For more consistent communication, an app like Slack is ideal. With Slack’s instant messaging platform, you can send direct messages, post queries in open chats, and create channels for different topics, departments or teams.
But what about the actual accounting side of being an accountant, if you’re not based in an office?
Cloud-based bookkeeping software
Cloud-based everything is popping up these days, granting access to those who need it from wherever they are. It’s a shake up for most businesses, including the accountancy sector.
Rather than storing data on a local server accessed from the office, information is instead kept on highly secure remote servers. They can be accessed from anywhere, providing you have the correct sign-in credentials to get past the encryption security.
Likewise, cloud-based software can be used from any device which connects to the internet. It allows users access to their profile from multiple devices, rather being restricted by software licences to using individual computers. These advances in accessibility are good news for both the accountant and the business which needs to move around.
They’re also a way for clients and accountants to share records and transactions with greater efficiency. Less data-input or transferring paper-based documents and more real-time information, ensuring everyone has up-to-date records and reports to work with.
For accountants concerned about the implications of giving clients access to the records in this way, there are reassurances. Some cloud-based accounting software allows transaction locking to help protect against unwanted editing.
Other features, such as automated bank feeds and receipt management, also make it easier for clients to maintain their bookkeeping records whilst reducing opportunities for error. It does a lot to reduce stress and hassle for all involved.
Plus, as it’s cloud based, accountants can seamlessly switch between client accounts rather than laboriously trawling through multiple files.

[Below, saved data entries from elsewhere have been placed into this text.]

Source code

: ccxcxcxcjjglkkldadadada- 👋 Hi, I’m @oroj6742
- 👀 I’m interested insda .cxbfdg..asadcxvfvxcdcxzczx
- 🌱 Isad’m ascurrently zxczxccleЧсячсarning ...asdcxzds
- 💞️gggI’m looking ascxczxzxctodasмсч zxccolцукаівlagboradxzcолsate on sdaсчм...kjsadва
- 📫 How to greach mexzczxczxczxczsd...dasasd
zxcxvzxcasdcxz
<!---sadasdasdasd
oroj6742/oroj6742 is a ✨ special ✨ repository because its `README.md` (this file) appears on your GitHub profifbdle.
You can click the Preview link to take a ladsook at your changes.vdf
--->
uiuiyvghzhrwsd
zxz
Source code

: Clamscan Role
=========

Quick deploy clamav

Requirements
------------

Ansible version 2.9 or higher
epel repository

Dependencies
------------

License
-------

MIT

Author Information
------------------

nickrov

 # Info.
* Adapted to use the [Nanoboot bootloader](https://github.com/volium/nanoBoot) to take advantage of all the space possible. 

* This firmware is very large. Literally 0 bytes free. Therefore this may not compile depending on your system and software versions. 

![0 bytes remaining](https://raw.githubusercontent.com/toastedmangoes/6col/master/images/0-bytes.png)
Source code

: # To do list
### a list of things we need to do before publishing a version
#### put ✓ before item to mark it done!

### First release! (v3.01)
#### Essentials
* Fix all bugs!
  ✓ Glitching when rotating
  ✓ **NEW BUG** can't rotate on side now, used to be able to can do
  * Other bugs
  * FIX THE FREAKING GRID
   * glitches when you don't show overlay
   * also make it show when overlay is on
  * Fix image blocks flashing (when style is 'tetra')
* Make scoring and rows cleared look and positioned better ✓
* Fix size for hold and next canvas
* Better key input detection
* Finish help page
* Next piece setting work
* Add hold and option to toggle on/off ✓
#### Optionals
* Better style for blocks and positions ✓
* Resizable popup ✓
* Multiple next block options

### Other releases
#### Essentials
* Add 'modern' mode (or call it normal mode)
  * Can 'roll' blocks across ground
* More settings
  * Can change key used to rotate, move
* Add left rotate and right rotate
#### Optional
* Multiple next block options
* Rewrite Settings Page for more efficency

Attracting talented accountants with remote working flexibility
Recruitment can be pretty challenging, and attracting the best possible talent doesn’t always mean offering the most amount of money (though it definitely helps).

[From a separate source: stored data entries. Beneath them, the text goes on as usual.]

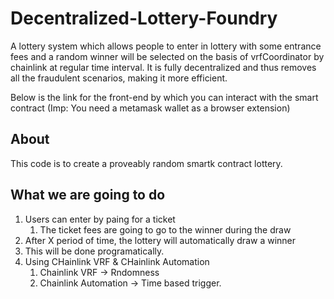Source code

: # Decentralized-Lottery-Foundry

A lottery system which allows people to enter in lottery with some entrance fees and a random winner will be selected on the basis of vrfCoordinator by chainlink at regular time interval. It is fully decentralized and thus removes all the fraudulent scenarios, making it more efficient.

Below is the link for the front-end by which you can interact with the smart contract (Imp: You need a metamask wallet as a browser extension)

## About
 This code is to create a proveably random smartk contract lottery.

 ## What we are going to do
1. Users can enter by paing for a ticket
    1. The ticket fees are going to go to the winner during the draw
 2. After X period of time, the lottery will automatically draw a winner
   1. This will be done programatically.
3. Using CHainlink VRF & CHainlink Automation
   1. Chainlink VRF -> Rndomness
   2. Chainlink Automation -> Time based trigger.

Accountants who do work from home can potentially hire anyone from anywhere in the world. If you have been struggling to recruit accountants, payroll or admin staff with the skills and experience you need, hiring remotely lets you tap into a much wider recruitment market.
The other side of this is having a regular office, but permitting employees to work from home. Flexible working arrangements are a big plus for job seekers, and enable employers to attract the best candidates, and to retain great employees.
Will we see a return to the office?
Whether we will see a return to the office will depend on the type of accountancy firm you run. More traditional firms with several locations may return, but plenty of firms are starting to reconsider this arrangement.
It could be that accounting firms will make a return to the office, but be more open to flexible working arrangements where staff work from home on occasion. This is perhaps the most likely outcome as switching from an office environment to fully remote would be a huge change for any business.
Both methods of running an accounting business are perfectly effective, but don’t overlook the benefits of operating remotely- even if it’s just temporarily or occasionally.